The wonderful world wide web is the answer to many of my limitations. While “real” people in direct proximity drive me insane in no time, “virtual” people don’t. My online friendships are a lot closer than any I had in “real life”, where I can’t do the things I need to do to keep my sanity: withdraw, at any given time, with nothing but a click. Face to face interaction is very draining for me – I have to perform the things that are unnatural to me, I have to try to read those things in others and react accordingly. I have to pretend to have a lot emotions I simply don’t have.
I have also become a student of human behavior, emotions and social interactions. From an observer’s point of view. I try to learn and to understand how people “tick”. Often, it leaves me puzzled, yes. But my attempts to understand also gave me a different perspective. I can appreciate the rare emotions I experience where others take them for granted or even wish they wouldn’t feel them. I treasure them all; the good, the bad, the ugly. It is a small treasure chest, but each piece reminds me that, despite all the differences, I’m still human. Each piece is a success in my quest to find out what emotions really feel like; the universe being one step closer to figure itself out.
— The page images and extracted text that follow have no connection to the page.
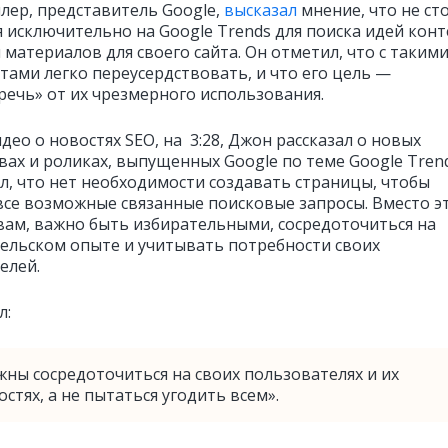
ер, представитель Google,
высказал
мнение, что не ст
я исключительно на Google Trends для поиска идей кон
 материалов для своего сайта. Он отметил, что с таким
тами легко переусердствовать, и что его цель —
речь» от их чрезмерного использования.
део о новостях SEO, на 3:28, Джон рассказал о новых
вах и роликах, выпущенных Google по теме Google Trend
л, что нет необходимости создавать страницы, чтобы
все возможные связанные поисковые запросы. Вместо эт
овам, важно быть избирательными, сосредоточиться на
ельском опыте и учитывать потребности своих
елей.
л:
жны сосредоточиться на своих пользователях и их
стях, а не пытаться угодить всем».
I treasure the moment I felt genuine disgust when reading the novel “The 34th Rule“. I treasure the deep and utter sadness when watching “The Wrestler“. I treasure the pain and the anger I felt when watching Varro’s death in Spartacus – Blood and Sand. More than anything, I treasure the Babylon 5 scene – pity, despair, sadness, bitterness – when G’Kar tells Londo he forgives him. Others may find these things depressing and hard to watch, and I agree – and that is a rare thing; that I can truly agree, with first hand experience instead of hearsay emotions. Yes, I also treasure more uplifting moments, and not only scenes from movies and books, but my own life. But then, who doesn’t? The ability to see the beauty in the tragedy is the blessing of (what others percieve as) my curse.
Judging by my own collection of emotional treasures, I wouldn’t want to be any other way.